### Provided records

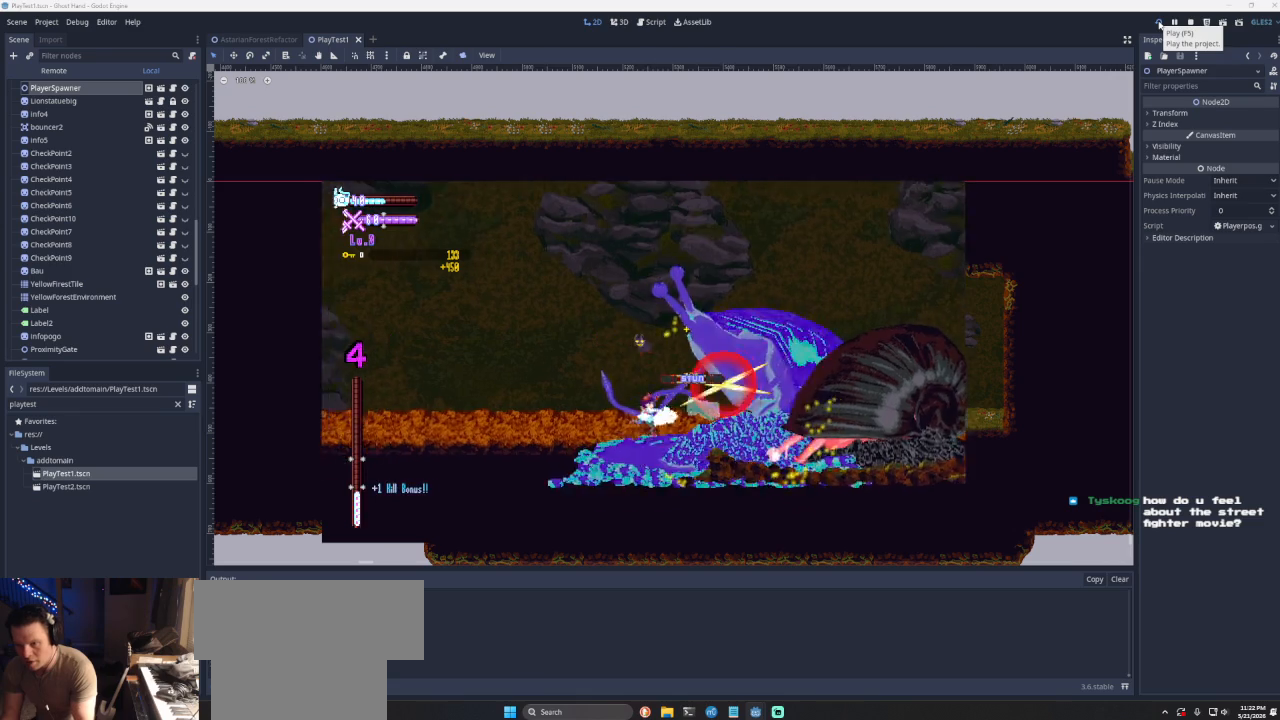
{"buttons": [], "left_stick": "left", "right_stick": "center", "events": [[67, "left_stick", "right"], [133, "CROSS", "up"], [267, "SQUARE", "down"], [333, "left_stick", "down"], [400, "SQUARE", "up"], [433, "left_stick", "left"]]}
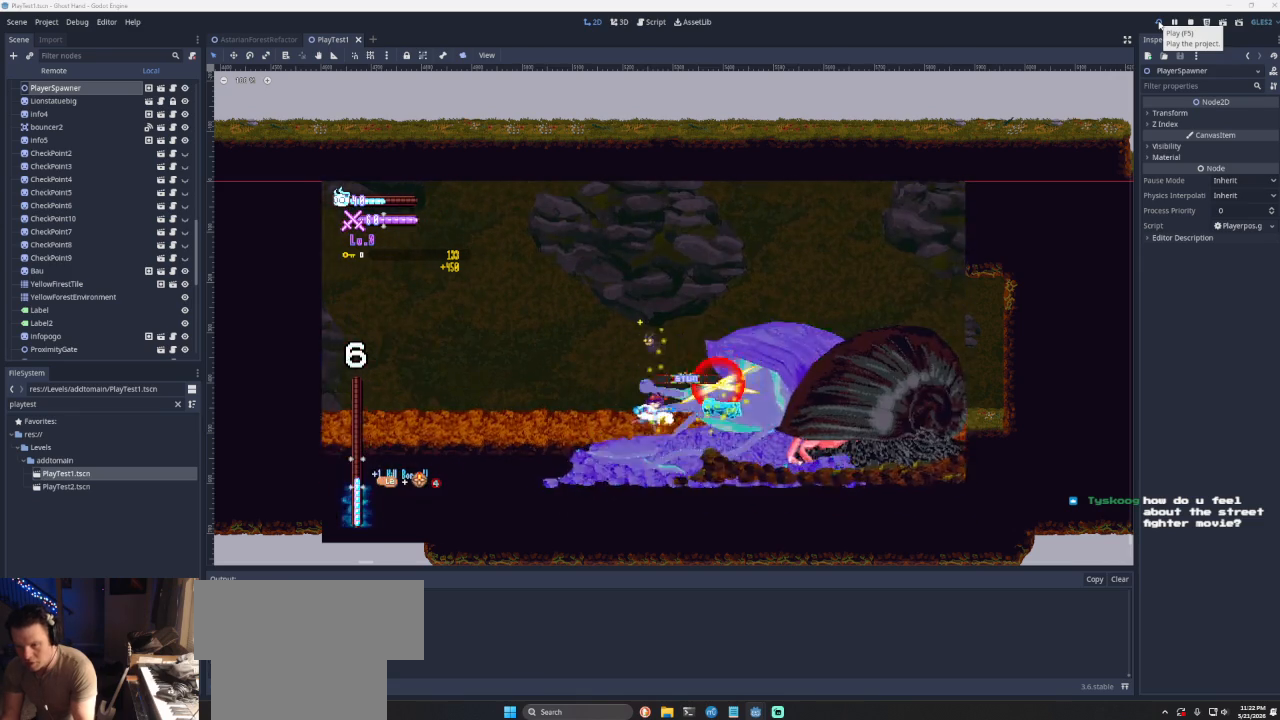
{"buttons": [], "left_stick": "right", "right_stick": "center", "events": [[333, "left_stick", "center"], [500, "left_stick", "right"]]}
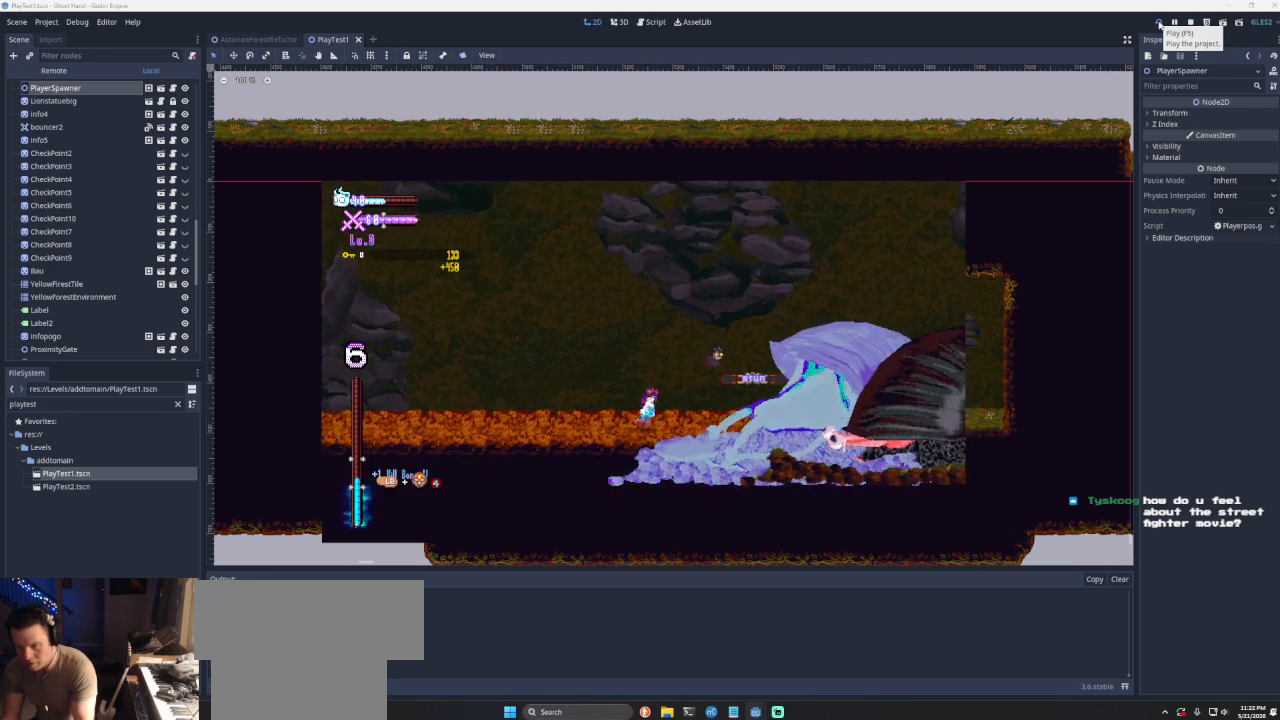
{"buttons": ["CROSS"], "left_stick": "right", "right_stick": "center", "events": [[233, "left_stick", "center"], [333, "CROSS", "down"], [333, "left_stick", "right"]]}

--

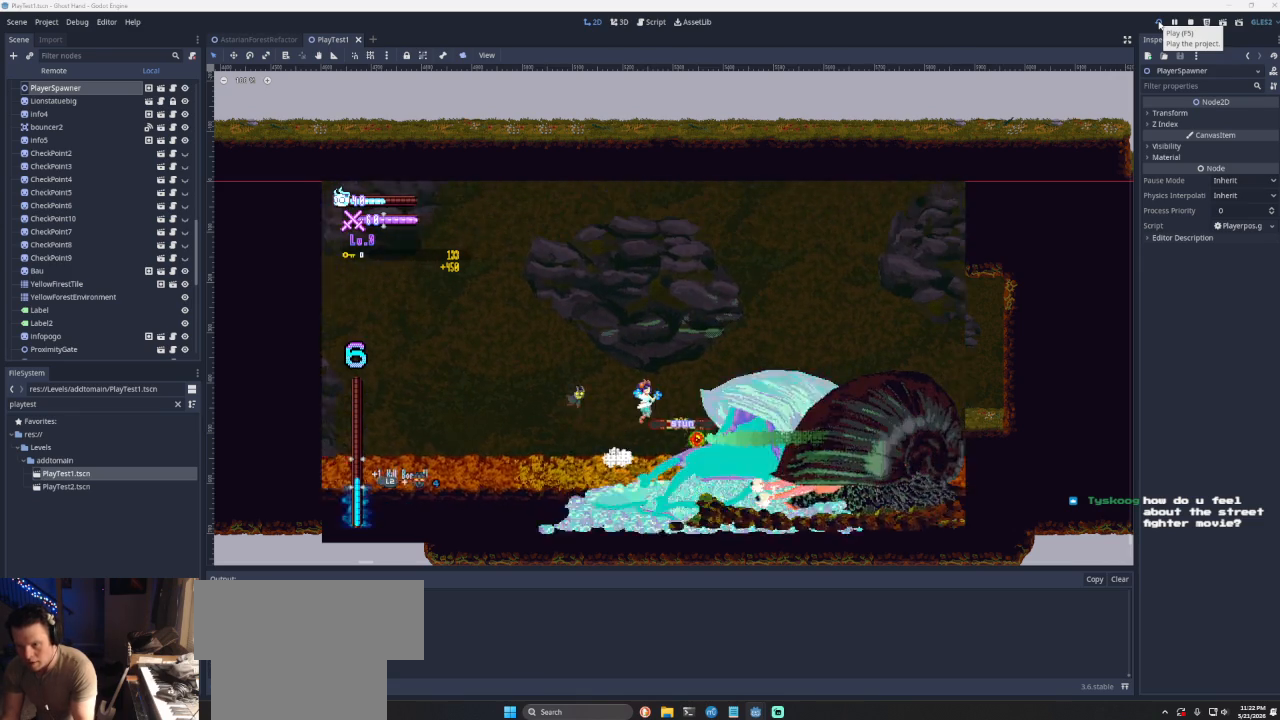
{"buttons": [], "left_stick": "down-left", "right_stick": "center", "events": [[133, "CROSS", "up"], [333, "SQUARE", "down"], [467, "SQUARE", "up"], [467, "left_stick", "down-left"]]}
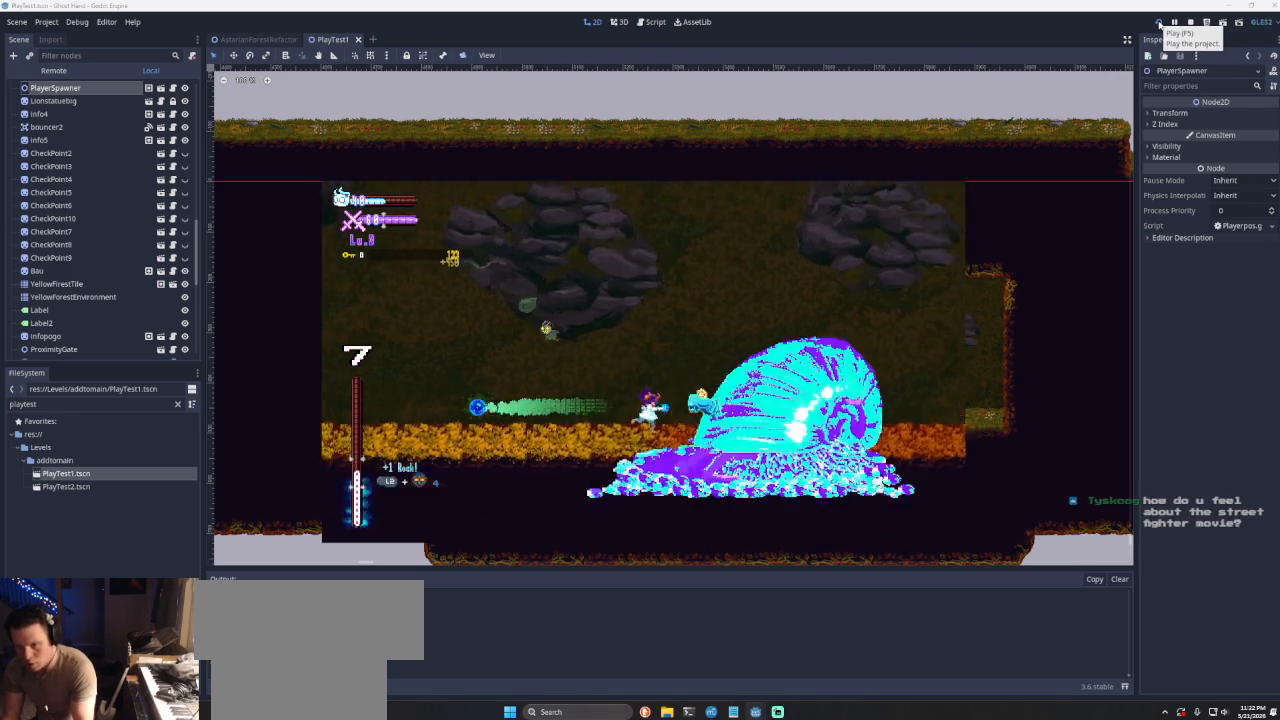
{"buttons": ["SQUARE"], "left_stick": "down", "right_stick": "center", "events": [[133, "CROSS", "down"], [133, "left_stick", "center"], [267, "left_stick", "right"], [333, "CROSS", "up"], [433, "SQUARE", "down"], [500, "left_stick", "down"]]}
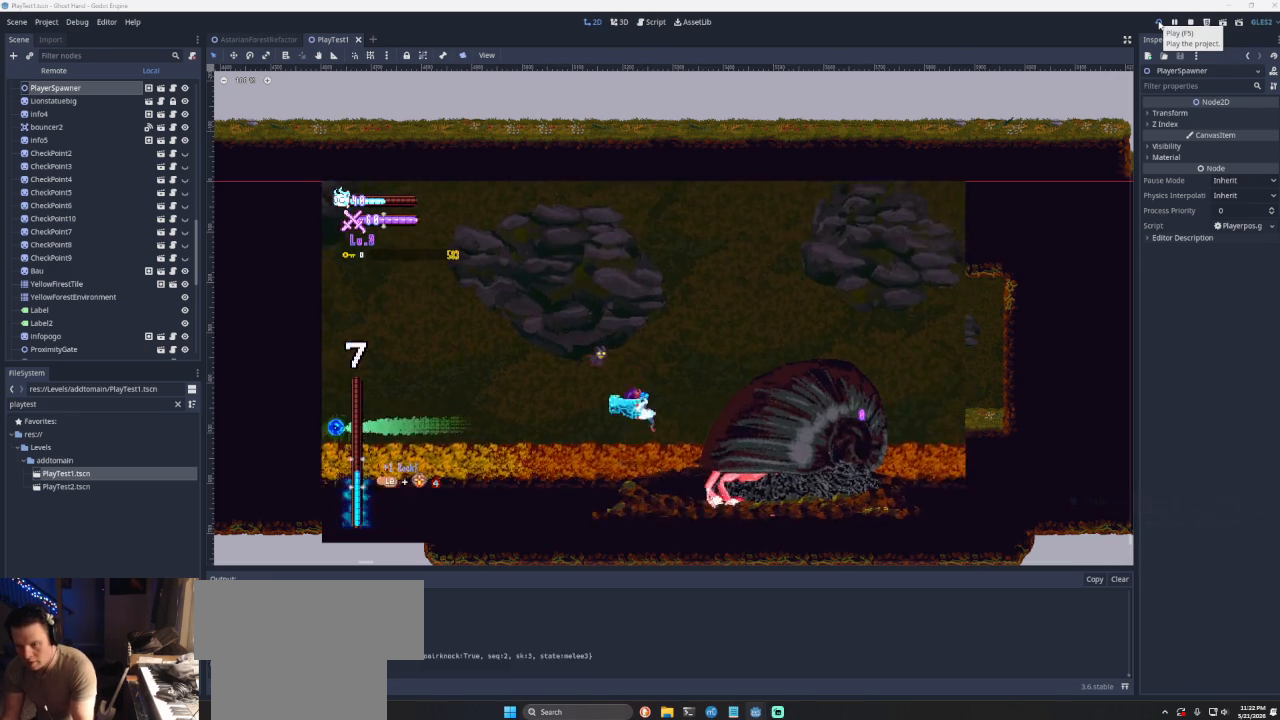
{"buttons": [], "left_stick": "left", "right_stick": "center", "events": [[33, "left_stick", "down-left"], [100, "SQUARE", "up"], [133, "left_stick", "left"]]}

### Task
Copy each line of the material where "CROSS" is found.

### Result of this task
{"buttons": [], "left_stick": "left", "right_stick": "center", "events": [[67, "left_stick", "right"], [133, "CROSS", "up"], [267, "SQUARE", "down"], [333, "left_stick", "down"], [400, "SQUARE", "up"], [433, "left_stick", "left"]]}
{"buttons": ["CROSS"], "left_stick": "right", "right_stick": "center", "events": [[233, "left_stick", "center"], [333, "CROSS", "down"], [333, "left_stick", "right"]]}
{"buttons": [], "left_stick": "down-left", "right_stick": "center", "events": [[133, "CROSS", "up"], [333, "SQUARE", "down"], [467, "SQUARE", "up"], [467, "left_stick", "down-left"]]}
{"buttons": ["SQUARE"], "left_stick": "down", "right_stick": "center", "events": [[133, "CROSS", "down"], [133, "left_stick", "center"], [267, "left_stick", "right"], [333, "CROSS", "up"], [433, "SQUARE", "down"], [500, "left_stick", "down"]]}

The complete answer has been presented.